RetroChallenge is typically done in January and July. I would expect to see them start to do stuff with it.
When it was first started in either 2003 or 2004, it was "haha, see what you can do with a 6100" which even then wasn't.... toooo much of a stretch if you put 9.1 on it and you had a G3 upgrade, maybe a lot of RAM, and possibly either a file server or a big SCSI disk installed.
Today, ten year old machines are a lot less of a stretch. For reference, in 2006 you could buy dual-core notebooks with support for "about 3.5" gigs of RAM (on the Intel i945 chipset) and SATA disks. On the desktop side of things, you're looking at really fast Pentium 4s on 915-945 chipsets with similar "about 3.5 gigs" usable RAM ceilings, plus support for even newer graphics cards via PCIe slots.

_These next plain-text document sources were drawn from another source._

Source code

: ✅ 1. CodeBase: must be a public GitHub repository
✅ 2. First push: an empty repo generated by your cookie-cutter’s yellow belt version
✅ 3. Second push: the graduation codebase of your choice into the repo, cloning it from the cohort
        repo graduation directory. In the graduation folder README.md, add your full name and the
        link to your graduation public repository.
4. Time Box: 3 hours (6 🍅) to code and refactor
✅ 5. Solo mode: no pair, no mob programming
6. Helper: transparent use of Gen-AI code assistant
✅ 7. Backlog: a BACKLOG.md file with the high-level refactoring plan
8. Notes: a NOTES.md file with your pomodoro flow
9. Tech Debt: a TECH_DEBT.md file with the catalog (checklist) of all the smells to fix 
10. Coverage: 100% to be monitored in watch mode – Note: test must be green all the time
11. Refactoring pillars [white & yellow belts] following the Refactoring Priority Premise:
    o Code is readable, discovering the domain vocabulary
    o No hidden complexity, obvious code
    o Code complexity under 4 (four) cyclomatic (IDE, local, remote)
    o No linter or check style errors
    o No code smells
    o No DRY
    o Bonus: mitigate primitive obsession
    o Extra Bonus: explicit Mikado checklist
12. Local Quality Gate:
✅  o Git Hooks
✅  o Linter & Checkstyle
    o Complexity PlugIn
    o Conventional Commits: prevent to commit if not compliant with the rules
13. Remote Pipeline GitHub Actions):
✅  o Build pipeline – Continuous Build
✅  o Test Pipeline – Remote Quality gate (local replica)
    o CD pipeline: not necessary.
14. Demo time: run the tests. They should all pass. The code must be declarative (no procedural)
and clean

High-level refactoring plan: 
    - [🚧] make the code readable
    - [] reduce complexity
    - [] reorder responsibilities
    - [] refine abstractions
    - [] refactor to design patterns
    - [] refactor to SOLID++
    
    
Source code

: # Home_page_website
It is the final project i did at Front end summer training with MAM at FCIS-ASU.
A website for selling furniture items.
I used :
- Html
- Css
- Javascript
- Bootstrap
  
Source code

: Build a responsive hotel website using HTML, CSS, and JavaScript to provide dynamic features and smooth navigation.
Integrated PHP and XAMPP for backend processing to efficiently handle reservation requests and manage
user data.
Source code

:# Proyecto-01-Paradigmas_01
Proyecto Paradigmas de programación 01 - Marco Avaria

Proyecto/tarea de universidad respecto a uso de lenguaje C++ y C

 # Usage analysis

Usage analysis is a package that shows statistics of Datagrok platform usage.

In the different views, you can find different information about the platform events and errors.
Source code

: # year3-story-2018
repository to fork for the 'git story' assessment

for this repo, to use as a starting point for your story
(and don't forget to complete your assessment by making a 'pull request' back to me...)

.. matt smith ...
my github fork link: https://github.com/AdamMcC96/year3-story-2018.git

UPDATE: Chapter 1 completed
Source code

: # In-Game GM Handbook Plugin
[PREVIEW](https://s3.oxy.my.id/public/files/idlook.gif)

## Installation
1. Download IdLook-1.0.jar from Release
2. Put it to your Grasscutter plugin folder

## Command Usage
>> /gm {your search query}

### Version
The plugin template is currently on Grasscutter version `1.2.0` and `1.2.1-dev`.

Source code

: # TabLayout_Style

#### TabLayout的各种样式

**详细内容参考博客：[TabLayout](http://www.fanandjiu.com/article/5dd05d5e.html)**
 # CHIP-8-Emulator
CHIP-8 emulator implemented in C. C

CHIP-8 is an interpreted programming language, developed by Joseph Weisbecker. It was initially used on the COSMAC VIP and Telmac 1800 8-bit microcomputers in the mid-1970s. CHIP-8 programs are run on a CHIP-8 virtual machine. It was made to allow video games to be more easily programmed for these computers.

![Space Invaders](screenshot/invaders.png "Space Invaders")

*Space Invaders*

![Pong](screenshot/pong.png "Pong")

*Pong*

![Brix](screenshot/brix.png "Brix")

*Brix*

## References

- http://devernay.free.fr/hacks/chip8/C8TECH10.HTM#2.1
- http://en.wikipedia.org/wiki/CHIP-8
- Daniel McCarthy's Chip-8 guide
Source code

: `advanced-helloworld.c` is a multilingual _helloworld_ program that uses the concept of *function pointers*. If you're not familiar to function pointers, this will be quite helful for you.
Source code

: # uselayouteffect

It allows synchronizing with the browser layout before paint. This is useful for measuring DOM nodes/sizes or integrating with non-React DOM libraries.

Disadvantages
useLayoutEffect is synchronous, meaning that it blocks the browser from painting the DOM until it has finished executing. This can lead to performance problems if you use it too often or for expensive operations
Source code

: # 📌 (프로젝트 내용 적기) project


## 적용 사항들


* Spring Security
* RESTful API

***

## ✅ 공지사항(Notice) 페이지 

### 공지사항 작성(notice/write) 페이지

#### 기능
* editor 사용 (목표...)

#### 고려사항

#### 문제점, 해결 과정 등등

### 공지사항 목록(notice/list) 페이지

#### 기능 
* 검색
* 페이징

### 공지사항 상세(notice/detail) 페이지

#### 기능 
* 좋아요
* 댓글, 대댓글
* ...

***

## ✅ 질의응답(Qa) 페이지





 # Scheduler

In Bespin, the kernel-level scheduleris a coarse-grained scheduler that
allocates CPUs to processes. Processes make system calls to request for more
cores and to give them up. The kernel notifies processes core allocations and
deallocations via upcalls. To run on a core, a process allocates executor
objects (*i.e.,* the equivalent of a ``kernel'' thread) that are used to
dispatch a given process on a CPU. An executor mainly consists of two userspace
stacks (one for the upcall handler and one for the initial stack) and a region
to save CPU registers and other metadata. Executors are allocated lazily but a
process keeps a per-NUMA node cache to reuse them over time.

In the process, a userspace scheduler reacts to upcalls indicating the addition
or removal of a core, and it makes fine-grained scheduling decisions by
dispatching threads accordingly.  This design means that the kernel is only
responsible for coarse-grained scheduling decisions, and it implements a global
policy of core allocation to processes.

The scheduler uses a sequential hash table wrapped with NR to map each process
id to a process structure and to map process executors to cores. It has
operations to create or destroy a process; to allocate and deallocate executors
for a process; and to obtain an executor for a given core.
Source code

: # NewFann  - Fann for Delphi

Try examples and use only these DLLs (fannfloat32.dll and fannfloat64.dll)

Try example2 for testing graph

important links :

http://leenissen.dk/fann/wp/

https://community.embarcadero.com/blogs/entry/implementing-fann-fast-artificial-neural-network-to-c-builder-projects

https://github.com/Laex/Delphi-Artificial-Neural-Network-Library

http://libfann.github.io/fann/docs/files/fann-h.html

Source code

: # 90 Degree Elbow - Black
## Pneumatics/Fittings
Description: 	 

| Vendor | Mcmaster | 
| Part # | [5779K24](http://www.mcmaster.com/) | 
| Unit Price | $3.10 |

On the Mac side of things, you won't get the most recent version of OS X on that hardware without basically hackintoshing it, but a lot of people say that 10.5 and 10.6 are still perfectly usable online. It depends on what you are doing. Except for online work, there's no reason I couldn't do my photo and video editing and all of that on a good G4 or G5 in 10.4-10.5 and contemporary apps.
"Do neat stuff" (that and, do it with computers that are now more than ten years old) is a more realistic overall idea for RC, I think. That said, it really split out and started doing its own thing pretty soon after being launched. This subforum is mainly here for vestigial reasons.